Good grief!
Apparently you have never seen one?
They are made far better then any of todays commercial sporting rifles.
They are perfectly safe for the caliber & pressures they were designed for.
To beat this dead horse further guys, let me say I know something about shooters. Most of you like old stuff. You like the history, you like the vintage design, and you hold historical objects in high esteem. So it aggravates you no end when someone criticizes your heritage.
But, older is not necessarily better.
The main source of the shooting communities information has been Gun Magazines and gunwriters. Every so often one of the magazines will run a vintage gun story, timed to help sales at Century Arms, or some other big importer.
So what do the shills say.You will read about the fine workmanship of these things. Check. They will describe the outstanding machine work. Check. You will read about the fine bluing. Check. And they will describe the very good accuracy you will get from a vintage gun. Check. They might also describe the vintage, often amusing design features of the things. Check.
But shill Gunwriters are at best French Majors. They can eat cake, but they don’t know how to bake a cake. They don’t know the difference between ultimate or yield, and the sure as heck don’t know nothing about the history of metallurgy.
That fine metal work, the beautiful finishes, the wonderful fit and finish are all paint hiding rotted wood. Or potentially rotted wood.
I am warning you guys because you are my guys, and I worry about you hard headed lunks hurting yourselves. :banghead:
So I am going to tell you that I have studied this topic, read and researched what I can, and the materials and process of that era are highly variable and greatly inferior to what we have today.
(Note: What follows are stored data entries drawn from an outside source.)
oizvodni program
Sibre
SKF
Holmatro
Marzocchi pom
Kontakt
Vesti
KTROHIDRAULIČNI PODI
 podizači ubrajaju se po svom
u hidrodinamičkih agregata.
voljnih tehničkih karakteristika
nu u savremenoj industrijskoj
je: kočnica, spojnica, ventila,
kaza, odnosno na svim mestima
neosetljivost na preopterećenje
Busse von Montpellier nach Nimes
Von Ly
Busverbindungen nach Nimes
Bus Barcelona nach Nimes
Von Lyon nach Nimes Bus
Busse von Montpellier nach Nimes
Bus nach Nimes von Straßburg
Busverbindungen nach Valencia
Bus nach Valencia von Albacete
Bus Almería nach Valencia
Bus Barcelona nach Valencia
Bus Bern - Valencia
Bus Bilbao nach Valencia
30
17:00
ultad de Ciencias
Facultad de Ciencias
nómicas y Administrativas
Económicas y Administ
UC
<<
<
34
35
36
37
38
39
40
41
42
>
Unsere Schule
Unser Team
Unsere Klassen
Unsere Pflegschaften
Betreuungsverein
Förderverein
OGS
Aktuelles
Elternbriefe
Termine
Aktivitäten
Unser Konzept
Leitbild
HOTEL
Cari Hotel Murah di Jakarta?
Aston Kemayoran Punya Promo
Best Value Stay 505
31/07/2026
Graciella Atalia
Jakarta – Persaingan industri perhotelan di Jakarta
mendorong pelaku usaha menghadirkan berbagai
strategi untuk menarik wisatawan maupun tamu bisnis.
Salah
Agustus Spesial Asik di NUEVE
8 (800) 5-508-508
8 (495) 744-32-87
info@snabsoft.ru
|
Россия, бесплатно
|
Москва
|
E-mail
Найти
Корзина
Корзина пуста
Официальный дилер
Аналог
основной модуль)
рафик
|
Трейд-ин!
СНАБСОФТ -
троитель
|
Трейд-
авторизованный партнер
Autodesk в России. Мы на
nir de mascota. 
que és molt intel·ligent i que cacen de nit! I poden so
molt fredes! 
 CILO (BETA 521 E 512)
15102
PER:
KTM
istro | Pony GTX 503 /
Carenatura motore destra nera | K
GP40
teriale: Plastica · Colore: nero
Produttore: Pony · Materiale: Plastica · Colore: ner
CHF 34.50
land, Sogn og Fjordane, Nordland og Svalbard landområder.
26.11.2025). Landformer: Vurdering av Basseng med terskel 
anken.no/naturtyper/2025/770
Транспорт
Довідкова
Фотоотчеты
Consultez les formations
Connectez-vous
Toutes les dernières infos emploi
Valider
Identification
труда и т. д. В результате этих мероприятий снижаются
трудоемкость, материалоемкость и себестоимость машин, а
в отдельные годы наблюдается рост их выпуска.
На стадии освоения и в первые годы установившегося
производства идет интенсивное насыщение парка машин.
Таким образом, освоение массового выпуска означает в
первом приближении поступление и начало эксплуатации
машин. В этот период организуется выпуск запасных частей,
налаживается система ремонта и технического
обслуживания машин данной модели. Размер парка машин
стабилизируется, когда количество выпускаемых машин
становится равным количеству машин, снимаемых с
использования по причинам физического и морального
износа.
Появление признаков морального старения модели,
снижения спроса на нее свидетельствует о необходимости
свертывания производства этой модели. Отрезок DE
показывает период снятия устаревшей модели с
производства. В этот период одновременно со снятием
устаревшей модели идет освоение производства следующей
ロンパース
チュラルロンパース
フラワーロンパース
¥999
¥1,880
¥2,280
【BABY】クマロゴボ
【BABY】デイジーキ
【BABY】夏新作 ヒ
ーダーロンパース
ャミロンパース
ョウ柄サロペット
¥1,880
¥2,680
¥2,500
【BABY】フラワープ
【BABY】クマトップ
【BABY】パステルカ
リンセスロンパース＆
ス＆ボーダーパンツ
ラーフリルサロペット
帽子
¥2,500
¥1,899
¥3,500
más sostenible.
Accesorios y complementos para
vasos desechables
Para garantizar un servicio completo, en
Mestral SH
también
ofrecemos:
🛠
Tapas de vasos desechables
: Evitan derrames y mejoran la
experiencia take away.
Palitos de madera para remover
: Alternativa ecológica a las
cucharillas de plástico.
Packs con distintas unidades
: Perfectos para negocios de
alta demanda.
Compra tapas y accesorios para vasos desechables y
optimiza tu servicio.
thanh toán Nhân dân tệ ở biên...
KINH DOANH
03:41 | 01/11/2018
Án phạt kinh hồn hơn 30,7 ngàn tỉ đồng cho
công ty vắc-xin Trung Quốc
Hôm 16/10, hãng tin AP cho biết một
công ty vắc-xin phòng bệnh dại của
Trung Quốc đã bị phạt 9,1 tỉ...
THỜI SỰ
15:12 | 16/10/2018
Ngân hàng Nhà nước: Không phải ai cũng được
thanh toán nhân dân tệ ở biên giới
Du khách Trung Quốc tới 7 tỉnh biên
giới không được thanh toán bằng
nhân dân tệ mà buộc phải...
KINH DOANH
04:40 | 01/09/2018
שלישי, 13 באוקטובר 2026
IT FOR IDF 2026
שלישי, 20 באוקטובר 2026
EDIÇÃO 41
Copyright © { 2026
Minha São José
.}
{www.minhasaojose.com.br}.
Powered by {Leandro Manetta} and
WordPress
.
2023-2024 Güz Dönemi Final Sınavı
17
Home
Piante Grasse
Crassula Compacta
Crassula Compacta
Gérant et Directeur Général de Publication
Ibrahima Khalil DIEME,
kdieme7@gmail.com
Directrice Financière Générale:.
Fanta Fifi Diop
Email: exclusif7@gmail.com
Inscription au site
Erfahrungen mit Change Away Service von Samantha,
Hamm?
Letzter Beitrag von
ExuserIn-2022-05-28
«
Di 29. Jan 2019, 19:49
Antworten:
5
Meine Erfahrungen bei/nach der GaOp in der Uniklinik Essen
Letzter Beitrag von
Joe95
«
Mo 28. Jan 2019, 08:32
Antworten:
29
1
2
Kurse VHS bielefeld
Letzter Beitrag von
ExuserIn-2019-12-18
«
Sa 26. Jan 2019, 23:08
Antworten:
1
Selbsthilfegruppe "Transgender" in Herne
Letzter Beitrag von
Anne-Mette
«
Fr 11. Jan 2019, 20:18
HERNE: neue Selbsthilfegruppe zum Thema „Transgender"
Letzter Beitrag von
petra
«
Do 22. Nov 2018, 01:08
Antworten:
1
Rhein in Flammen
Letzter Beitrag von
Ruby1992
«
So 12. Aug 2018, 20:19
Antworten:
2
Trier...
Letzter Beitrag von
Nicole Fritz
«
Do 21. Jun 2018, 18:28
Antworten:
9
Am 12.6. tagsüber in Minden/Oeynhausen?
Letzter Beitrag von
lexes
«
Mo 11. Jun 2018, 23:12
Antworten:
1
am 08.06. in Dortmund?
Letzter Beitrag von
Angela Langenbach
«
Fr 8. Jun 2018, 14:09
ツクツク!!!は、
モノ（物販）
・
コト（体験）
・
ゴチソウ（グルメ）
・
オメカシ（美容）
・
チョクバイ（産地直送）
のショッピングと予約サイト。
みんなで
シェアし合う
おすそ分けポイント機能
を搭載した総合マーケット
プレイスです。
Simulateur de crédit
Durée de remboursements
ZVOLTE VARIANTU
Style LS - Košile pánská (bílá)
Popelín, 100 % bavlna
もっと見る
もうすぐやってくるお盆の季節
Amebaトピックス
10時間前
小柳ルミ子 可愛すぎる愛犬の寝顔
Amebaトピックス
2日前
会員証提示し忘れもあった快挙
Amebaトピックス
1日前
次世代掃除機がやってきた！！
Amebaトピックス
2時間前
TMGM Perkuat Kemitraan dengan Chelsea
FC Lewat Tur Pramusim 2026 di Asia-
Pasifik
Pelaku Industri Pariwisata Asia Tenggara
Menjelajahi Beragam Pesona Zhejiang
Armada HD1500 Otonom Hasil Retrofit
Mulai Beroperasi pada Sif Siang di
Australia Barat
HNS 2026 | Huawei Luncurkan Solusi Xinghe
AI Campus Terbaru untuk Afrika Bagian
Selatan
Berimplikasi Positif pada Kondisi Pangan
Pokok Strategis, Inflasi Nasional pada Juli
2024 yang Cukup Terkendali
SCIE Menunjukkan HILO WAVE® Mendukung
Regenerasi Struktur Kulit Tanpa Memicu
There are very few good detailed analyses of period metals. The third link leads you to a good one, unfortunately no pictures.
The only one I heard on action materials was on a M1909 Argentine. A metallurgist sent a detailed analysis to Ludwick Olsen. He summarized it something like “not metallurgically good material” Something short like that. What I would have given to read the full report.
Whenever I have read a metals analysis of the irons and carbon steels of that era, they are all “slag, impurities, low grade”. The Titanic analysis follows this trend, and the metals there are 21 years later. Just search for reviews on the Class C materials used in the 03 Springfields. Awful stuff. Springfield was unable to reheat the single heat treat receivers because of the carbon steels were just too varible in composition.
The design may be good, the workmanship great, but you should not trust the metals, and these old guns are iffy about margin.
This of course is my viewpoint. I have only one head and I don’t want to loose it or any fingers or eyes. And I don’t want you all to loose any non refundable body parts either.
That’s why I think they are best as wall hangers or shoot little and light.
Always wear your shooting glasses, new or old guns. Saved my eyes, twice.